**Text provided**
_ _ _ _ _ _ _

It's all turned a bit sticky for one of the country's best-known financial advisers. SIMON HENDERY reports on
the money troubles of Doug Somers-Edgar.
A nervous clip has crept into the normally avuncular, smooth-talking voice of Money Managers chief Doug Somers-Edgar.
The 56-year-old multi-millionaire is more eager than usual this Sunday morning to remind Radio Pacific listeners about his 45 years as a successful investor.
"What makes Money Managers different from other advisers is that I made enough money to retire by the time I was 36," he tells the audience on his hour-long advertorial Money Show, estimated to cost the company at least $2000 a week.
"Most investment advising companies in New Zealand are run by people who learned it from the textbook. I did that but I also learned it in real life."
Doug Somers-Edgar is one of the highest profile, most successful financial advisers in New Zealand.
His personal wealth is at least $50 million, according to last year's National Business Review rich list, and his magnificent house in Browns Bay is on a section worth $770,000.

_ _ _ _ _ _ _

**Collected data**
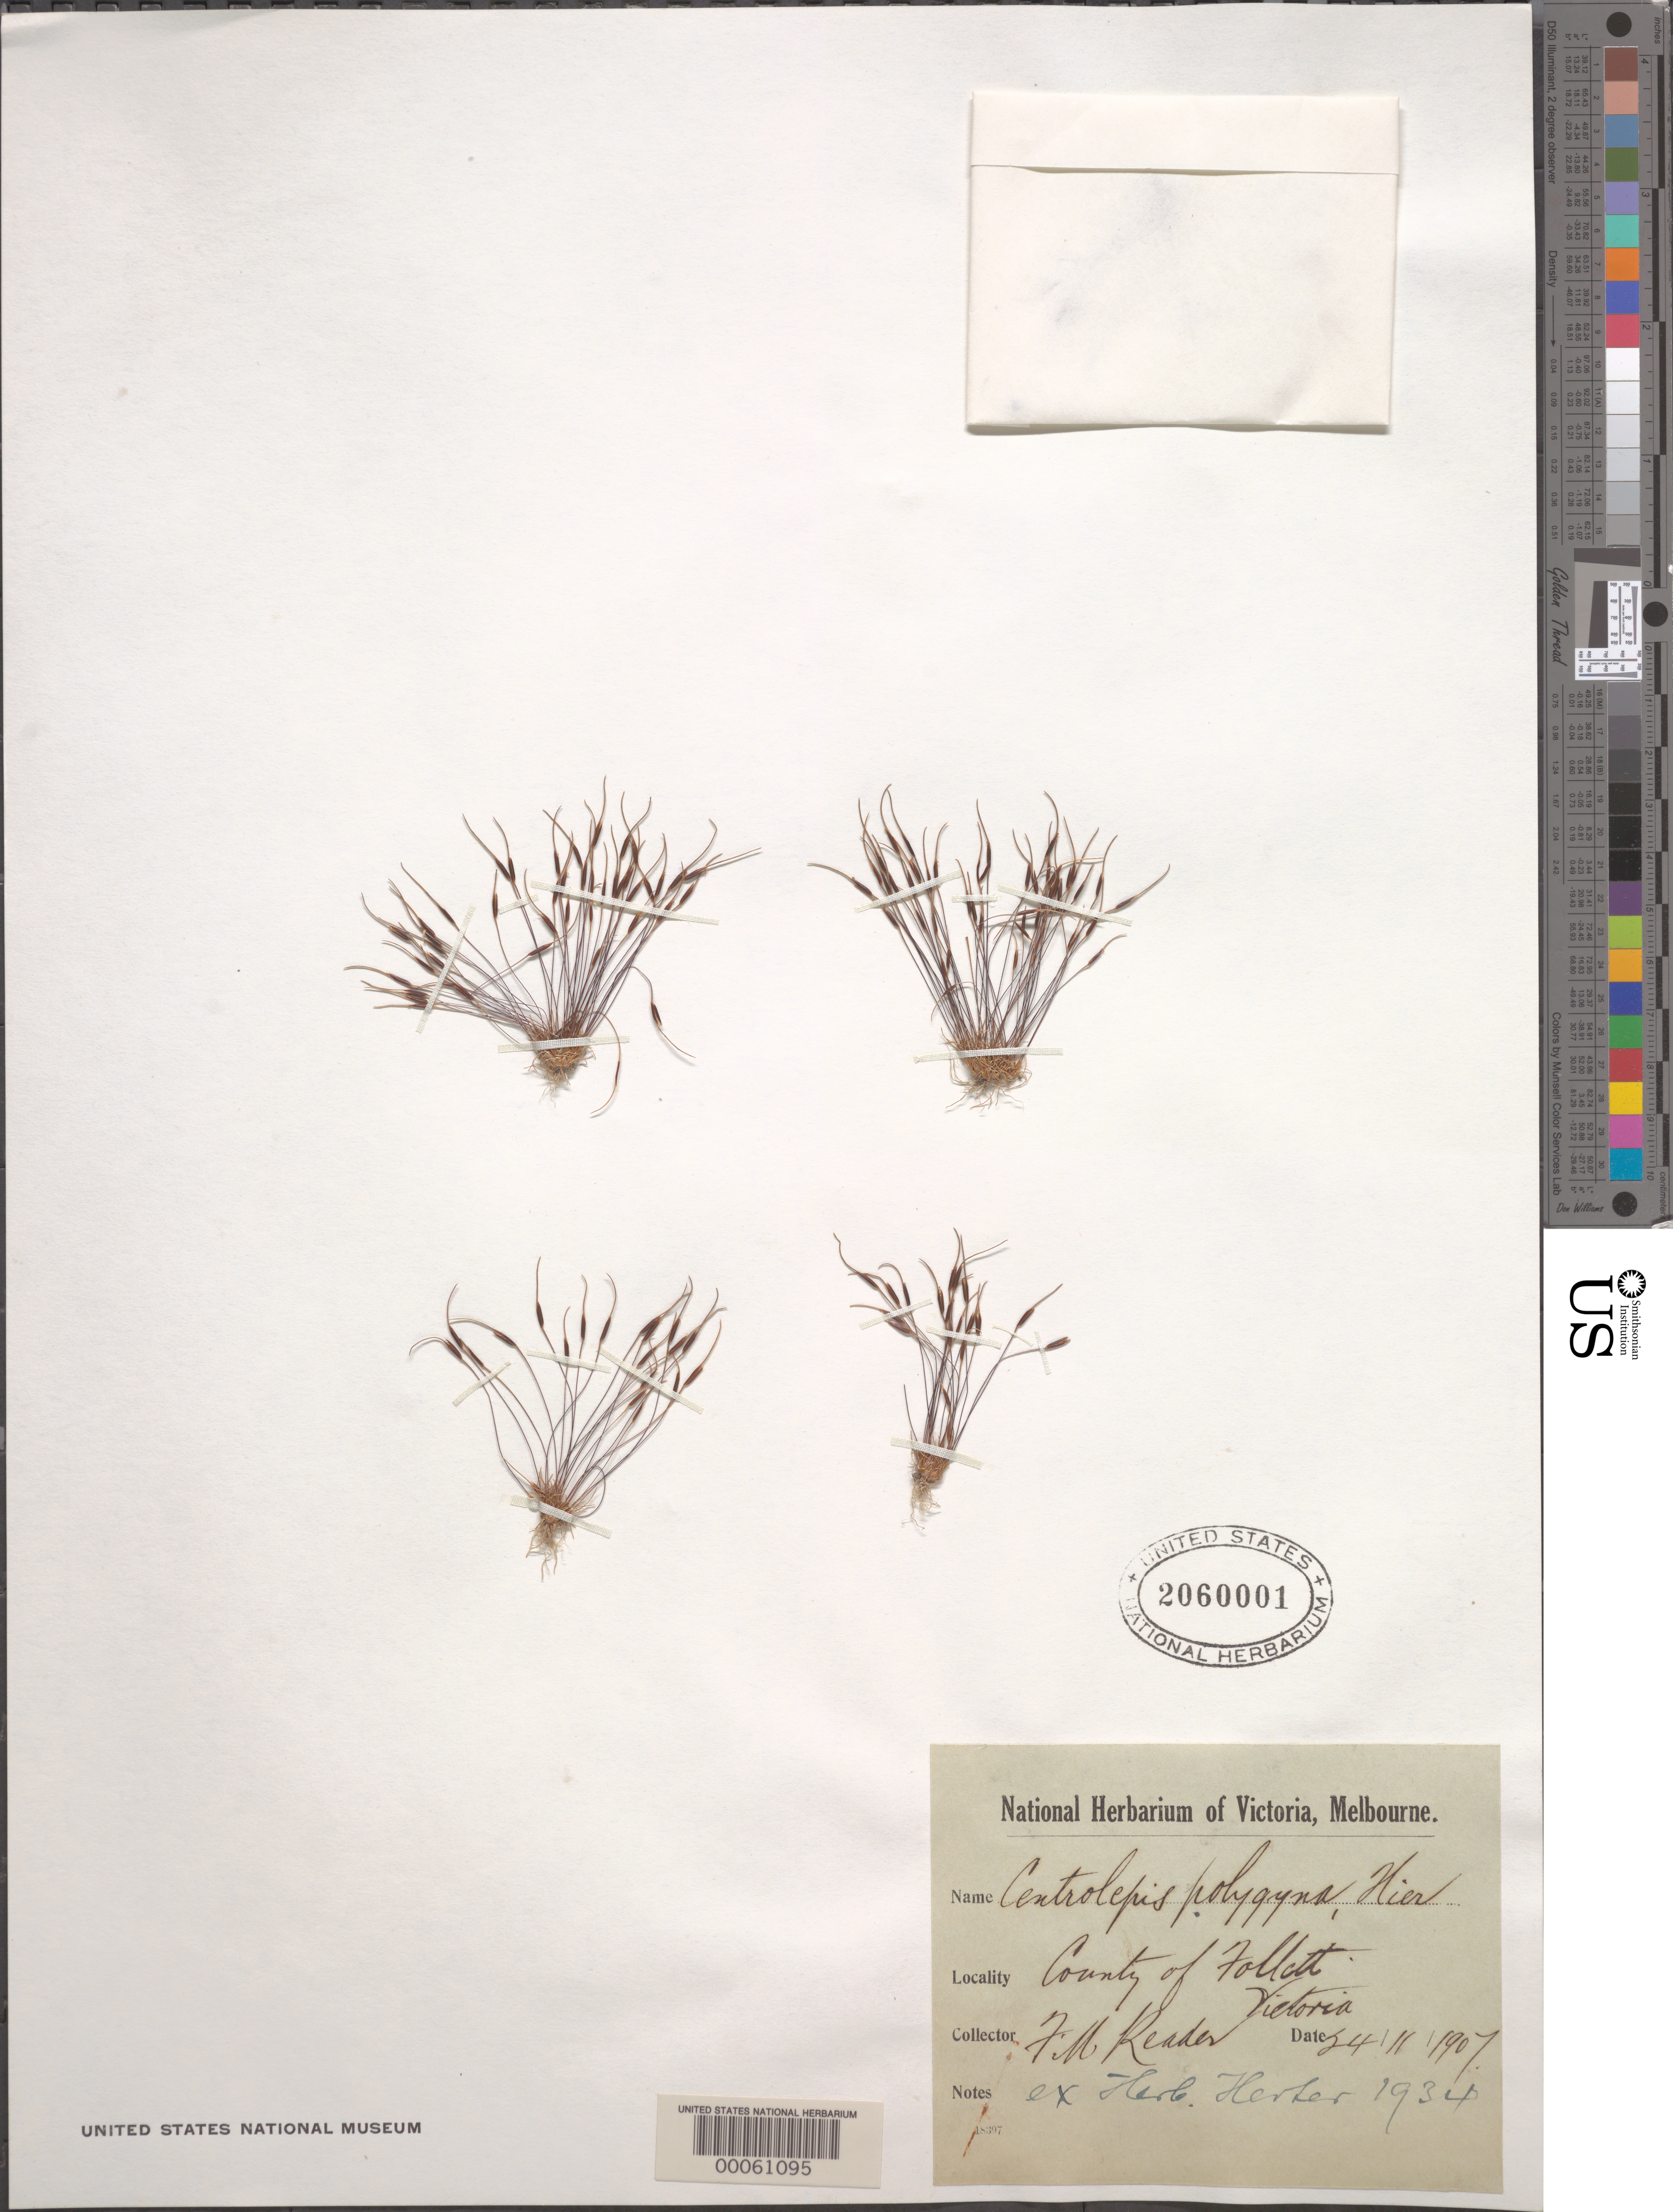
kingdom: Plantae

_ _ _ _ _ _ _

**Task set**
[1] Do the following statements agree with the article on Doug Somers-Edgar? Answer yes or no for each, and quote the words of the article that decide it.
(a) Somers-Edgar is 56 years old.
(b) His radio program airs on a Saturday morning.
(c) The section his Browns Bay house stands on is worth $770,000.
[2] Answer these questions from the article on Doug Somers-Edgar:
(a) Which radio station carries his Money Show?
(b) By what age does he say he had made enough money to retire?
(c) What source puts his personal wealth at $50 million or more?
[3] Carry on writing the article on Doug Somers-Edgar's money troubles, starting after its final sentence.

**Task-by-task answers**
[1]
(a) Yes: "The 56-year-old multi-millionaire"
(b) No: "this Sunday morning to remind Radio Pacific listeners"
(c) Yes: "his magnificent house in Browns Bay is on a section worth $770,000"

[2]
(a) Radio Pacific
(b) 36
(c) Last year's National Business Review rich list

[3]
His relentless self-promotion through talkback radio and financial planning seminars has made Money Managers - the company he owns with his wife, Anne - one of the country's best-known investment advisers.
But this year, Money Managers has been in the news for all the wrong reasons.
Last week, the Securities Commission banned it from offering contributory mortgages to clients for a year.
That was a week after it released a hard-hitting report criticising the company's involvement in the financing of the Parliament St property development in central Auckland.
The commission said the $27 million Parliament Street contributory mortgage - to part-finance a carpark and apartment block developed by former Olympic kayaker Brent Clode - breached the Securities Act and related regulations.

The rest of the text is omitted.